By defining your task dependencies when calling the functions (for example, cleaned_data = clean_data(combined_data)), the Astro Python SDK takes care of passing all context and metadata between the tasks. The result is a DAG where you accomplished some tricky transformations without having to write a lot of Airflow code or transition between SQL and Python.
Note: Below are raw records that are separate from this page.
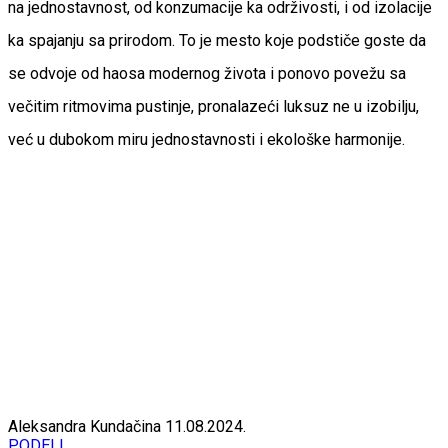
na jednostavnost, od konzumacije ka održivosti, i od izolacije
ka spajanju sa prirodom. To je mesto koje podstiče goste da
se odvoje od haosa modernog života i ponovo povežu sa
večitim ritmovima pustinje, pronalazeći luksuz ne u izobilju,
već u dubokom miru jednostavnosti i ekološke harmonije.
Aleksandra Kundačina
11.08.2024.
PODELI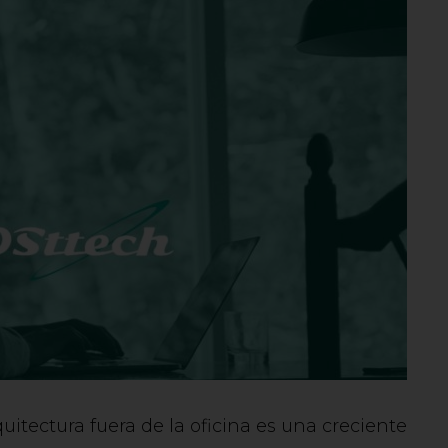
quitectura fuera de la oficina es una creciente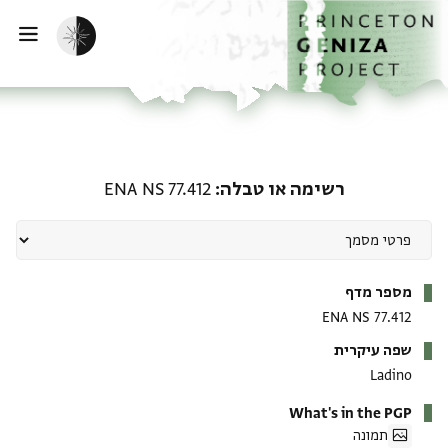
ף הבית
ילוג לתוכן
הפעלת מצב כהה
פתי
רשימה או טבלה: ENA NS 77.412
רשימה או טבלה
ENA NS 77.412
מטא-דאטא
מספר מדף
ENA NS 77.412
שפה עיקרית
Ladino
What's in the PGP
תמונה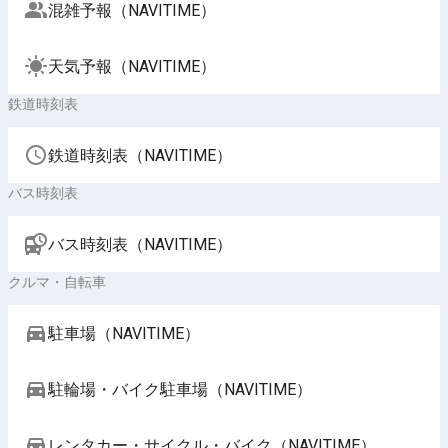
混雑予報（NAVITIME）
天気予報（NAVITIME）
鉄道時刻表
鉄道時刻表（NAVITIME）
バス時刻表
バス時刻表（NAVITIME）
クルマ・自転車
駐車場（NAVITIME）
駐輪場・バイク駐車場（NAVITIME）
レンタカー・サイクル・バイク（NAVITIME）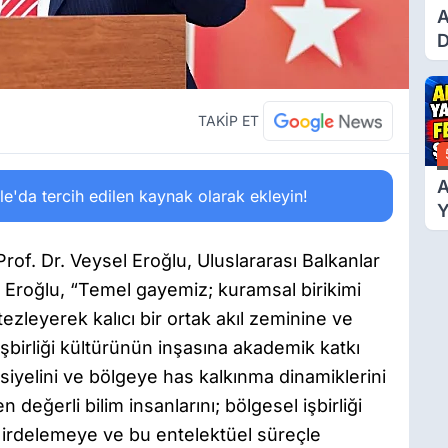
A
D
Ü
Y
T
TAKİP ET
A
'da tercih edilen kaynak olarak ekleyin!
Y
F
Ş
of. Dr. Veysel Eroğlu, Uluslararası Balkanlar
i. Eroğlu, “Temel gayemiz; kuramsal birikimi
ezleyerek kalıcı bir ortak akıl zeminine ve
işbirliği kültürünün inşasına akademik katkı
siyelini ve bölgeye has kalkınma dinamiklerini
değerli bilim insanlarını; bölgesel işbirliği
rdelemeye ve bu entelektüel süreçle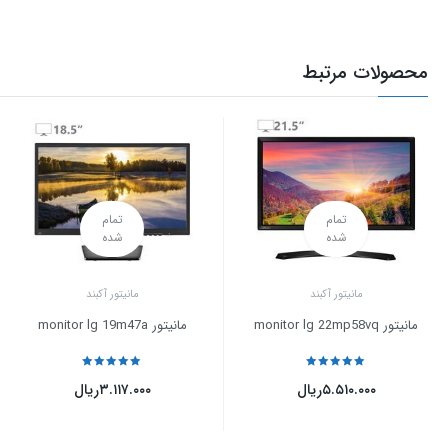
محصولات مرتبط
تمام
تمام
شده
شده
مانیتور آکبند
مانیتور آکبند
مانیتور monitor lg 22mp58vq
مانیتور monitor lg 19m47a
نمره
5
از 5
نمره
5
از 5
۵.۵۱۰.۰۰۰
ریال
۳.۱۱۷.۰۰۰
ریال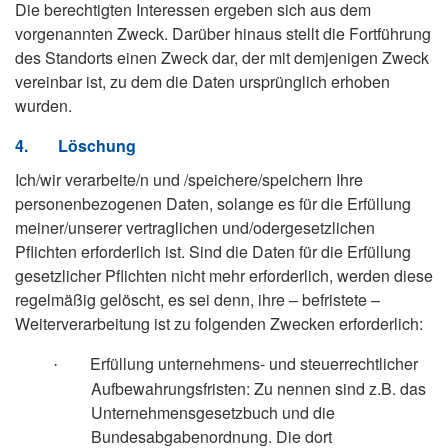
Die berechtigten Interessen ergeben sich aus dem
vorgenannten Zweck. Darüber hinaus stellt die Fortführung
des Standorts einen Zweck dar, der mit demjenigen Zweck
vereinbar ist, zu dem die Daten ursprünglich erhoben
wurden.
4.
Löschung
Ich/wir verarbeite/n und /speichere/speichern Ihre
personenbezogenen Daten, solange es für die Erfüllung
meiner/unserer vertraglichen und/odergesetzlichen
Pflichten erforderlich ist. Sind die Daten für die Erfüllung
gesetzlicher Pflichten nicht mehr erforderlich, werden diese
regelmäßig gelöscht, es sei denn, ihre – befristete –
Weiterverarbeitung ist zu folgenden Zwecken erforderlich:
Erfüllung unternehmens- und steuerrechtlicher
·
Aufbewahrungsfristen: Zu nennen sind z.B. das
Unternehmensgesetzbuch und die
Bundesabgabenordnung. Die dort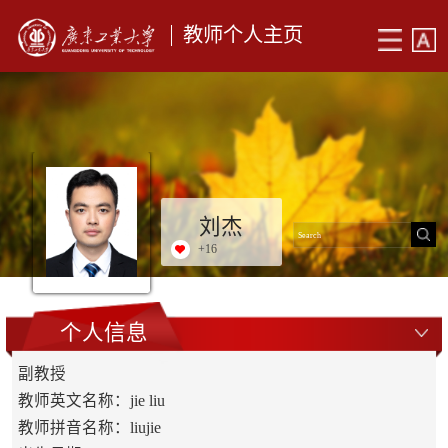
教师个人主页
刘杰
+
16
个人信息
副教授
教师英文名称：jie liu
教师拼音名称：liujie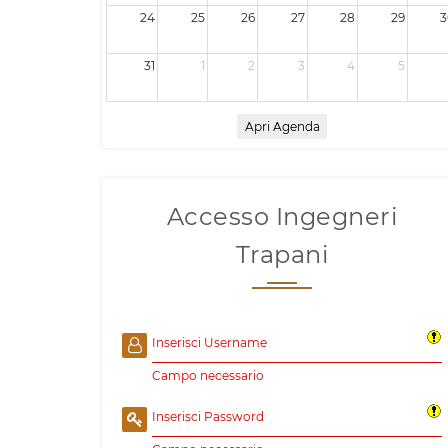
24
25
26
27
28
29
3
31
1
2
3
4
5
Apri Agenda
Accesso Ingegneri
Trapani
Inserisci Username
Campo necessario
Inserisci Password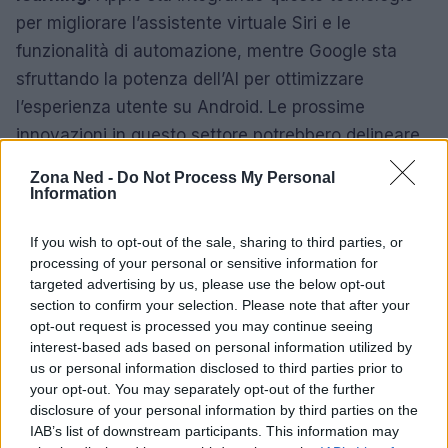
per migliorare l’assistente virtuale Siri e le
funzionalità di automazione, mentre Google sta
sfruttando la potenza dell’AI per ottimizzare
l’esperienza utente su Android. Le prossime
innovazioni in questo settore potrebbero delineare
un cambiamento radicale nel modo in cui
Zona Ned -
Do Not Process My Personal
interagiamo con i nostri dispositivi.
Information
Il confronto tra Apple e Android rivela un panorama
If you wish to opt-out of the sale, sharing to third parties, or
processing of your personal or sensitive information for
dinamico e in continua evoluzione. Entrambi i
targeted advertising by us, please use the below opt-out
sistemi hanno le loro peculiarità e i loro punti di
section to confirm your selection. Please note that after your
forza, e la scelta finale dipenderà sempre dalle
opt-out request is processed you may continue seeing
interest-based ads based on personal information utilized by
esigenze e dalle preferenze individuali degli utenti.
us or personal information disclosed to third parties prior to
Con l’avanzare della tecnologia, sarà interessante
your opt-out. You may separately opt-out of the further
osservare come questi due giganti continueranno a
disclosure of your personal information by third parties on the
IAB’s list of downstream participants. This information may
competere e innovare.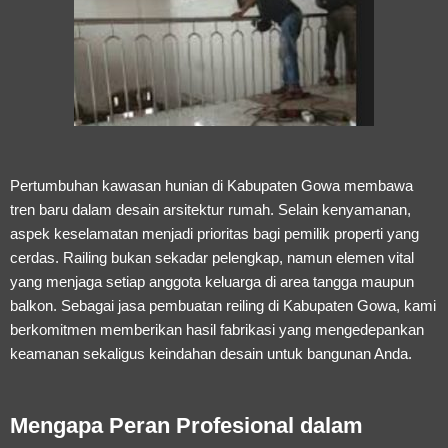
Pertumbuhan kawasan hunian di Kabupaten Gowa membawa
tren baru dalam desain arsitektur rumah. Selain kenyamanan,
aspek keselamatan menjadi prioritas bagi pemilik properti yang
cerdas. Railing bukan sekadar pelengkap, namun elemen vital
yang menjaga setiap anggota keluarga di area tangga maupun
balkon. Sebagai
jasa pembuatan reiling di Kabupaten Gowa
, kami
berkomitmen memberikan hasil fabrikasi yang mengedepankan
keamanan sekaligus keindahan desain untuk bangunan Anda.
Mengapa Peran Profesional dalam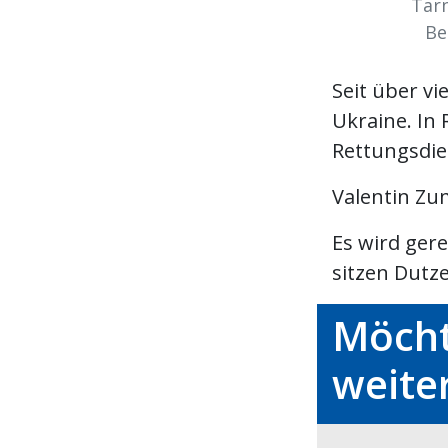
Tarn
Be
Seit über vi
Ukraine. In 
Rettungsdie
Valentin Zu
Es wird ger
sitzen Dutze
Möcht
weite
List of available Airflow decorators

There are a limited number of decorators available to use with Airflow, although more will be added in the future. This list provides a reference of what is currently available so you don't have to dig through source code:

  • Astro Python SDK decorators
  • DAG decorator (@dag())
  • Task decorator (@task()), which creates a Python task
  • Python Virtual Env decorator (@task.virtualenv()), which runs your Python task in a virtual environment
  • Docker decorator (@task.docker()), which creates a DockerOperator task
  • TaskGroup decorator (@task_group()), which creates a TaskGroup
  • Short circuit decorator (@task.short_circuit()), which evaluates a condition and skips downstream tasks if the condition is False
  • Branch decorator (@task.branch()), which creates a branch in your DAG based on an evaluated condition
  • Kubernetes pod decorator (@task.kubernetes()), which runs a KubernetesPodOperator task

As of Airflow 2.2, you can also create your own custom task decorator.